Le Beau Capitaine

Roman de Mènis Koumandarèas.


C’est à une plongée dans un huis-clos feutré mais plus incisif qu’il n’y paraît que nous convie Mènis Koumandarèas avec Le Beau Capitaine. L’histoire, racontée par un ancien conseiller d’état qui en fut lui-même l’un des protagonistes, se déroule en Grèce au début des années 60. Un jeune officier se rend dans les bureaux du Vieux Palais Royal à Athènes pour y déposer une requête. Son avancement, bloqué par sa hiérarchie pour des motifs futiles (« insuffisamment discipliné, enclin à la discussion »), en est l’objet.

« Le capitaine – à en croire les trois étoiles sur son uniforme – ne semblait pas le moins du monde effrayé, ou même hésitant. Son pas sur les dalles gris sombre du couloir était impétueux, son apparence débordait d’un amour de la vie en son premier éclat. »
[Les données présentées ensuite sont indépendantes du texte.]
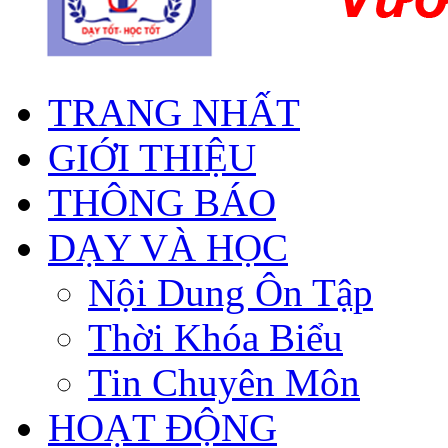
TRANG NHẤT
GIỚI THIỆU
THÔNG BÁO
DẠY VÀ HỌC
Nội Dung Ôn Tập
Thời Khóa Biểu
Tin Chuyên Môn
HOẠT ĐỘNG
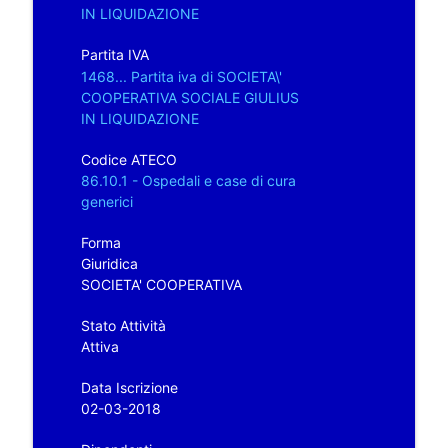
IN LIQUIDAZIONE
Partita IVA
1468... Partita iva di SOCIETA\'
COOPERATIVA SOCIALE GIULIUS
IN LIQUIDAZIONE
Codice ATECO
86.10.1 - Ospedali e case di cura
generici
Forma
Giuridica
SOCIETA' COOPERATIVA
Stato Attività
Attiva
Data Iscrizione
02-03-2018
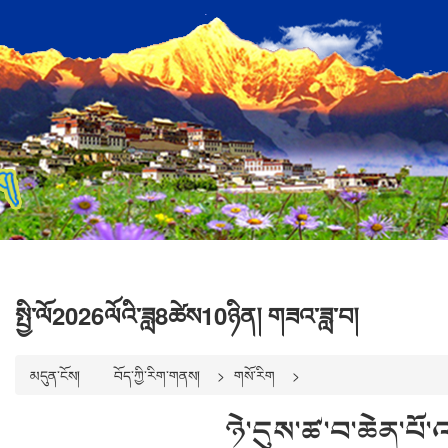
སྤྱི་ལོ2026ལོའི་ཟླ8ཚེས10ཉིན། གཟའ་ཟླ་བ།
མདུན་ངོས།
བོད་ཀྱི་རིག་གནས།
གསོ་རིག
ཉེ་དུས་ཚ་བ་ཆེན་པོ་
Séduit par la grâce et la prestance du Capitaine, le conseiller (qui n’est encore que Maître des requêtes) s’empare du dossier et n’aura, dès lors, de cesse de faire réparer, suivant des procédures longues et compliquées, ce qu’il considère comme une injustice. Tout le roman tient dans cette équation assez simple qui, pourtant, ne sera jamais résolue. Dès qu’une première requête sera sur le point d’aboutir, elle sera bloquée à l’autre bout de la chaîne militaire et suivie d’une deuxième puis d’un troisième (etc.) avec, à chaque fois, des motifs de refus plus graves et sentencieux. L’engrenage est implacable. Le jeune officier va y perdre bien plus que ses illusions et le vieux conseiller, après avoir tenté de dénouer tous les fils et les éventuelles failles du début de carrière de celui qu’il souhaitait voir rétabli dans ses droits, y perdra lui aussi une partie de ses certitudes (remplacées par un total accablement) et de son aveuglement politique.

« C’était soudain comme si toute la vérité m’était révélée, affreuse dans toute son étendue et sa profondeur, comme un tableau de Jérôme Bosch où l’horreur est partout. Il s’agissait, ni plus ni moins, d’un complot d’êtres sans conscience qui s’était enroulé comme un serpent autour de lui, serrant ce corps d’homme à l’âme d’enfant. »

Avoir sous-estimé le pouvoir des militaires alors qu’il vivait en permanence à leur contact reste un constat qu’il a du mal à admettre. Koumandarèas, en faisant de cet homme respectable et déclinant, semblant revenu de tout, le narrateur de son roman, agit sur un levier qui lui est familier : attirer l’attention sur ceux qui vaquent à leurs occupations personnelles avec un certain allant et une envie d’aider les autres tout en oubliant ce qui se trame (on touche ici à la politique au plein sens du terme) dans une société mal en point où la démocratie, dont ils semblent se désintéresser, est en danger. Ce que le conseiller d’état et Le Beau Capitaine – qui n’ont pas de nom et n’existent que par leur fonction – ne voient pas venir, alors qu’ils se trouvent aux premières loges, c’est la montée en puissance des militaires qui aboutira en 1967 à la dictature des Colonels.

On retrouve ici ce qui frappait déjà dans La Femme du métro, le précédent roman traduit de Koumandarèas : le fossé entre les générations et l’abîme qui sépare ceux qui osent de ceux qui se replient en se satisfaisant d’une société qu’ils ne cessent pourtant de critiquer en aparté. Cela, l’écrivain, plutôt que de l’énoncer bruyamment, préfère le donner à sentir en travaillant sur les travers de personnages qu’il ne fustige jamais. Il lui suffit de les suivre, de se glisser dans leur vie, dans leur intimité, d’écouter leurs propos, de cerner leur mal être et les bouffées d’illusions qui, épisodiquement, les requinquent, pour les montrer tels qu’ils sont : tour à tour ordonnés, zélés, obsessionnels, fringants, défaillants et à peu près semblables à tous ceux dont ils espèrent, si ardemment, se démarquer.


Mènis Koumandarèas : Le Beau Capitaine, traduit du grec par Michel Volkovitch, Quidam éditeur.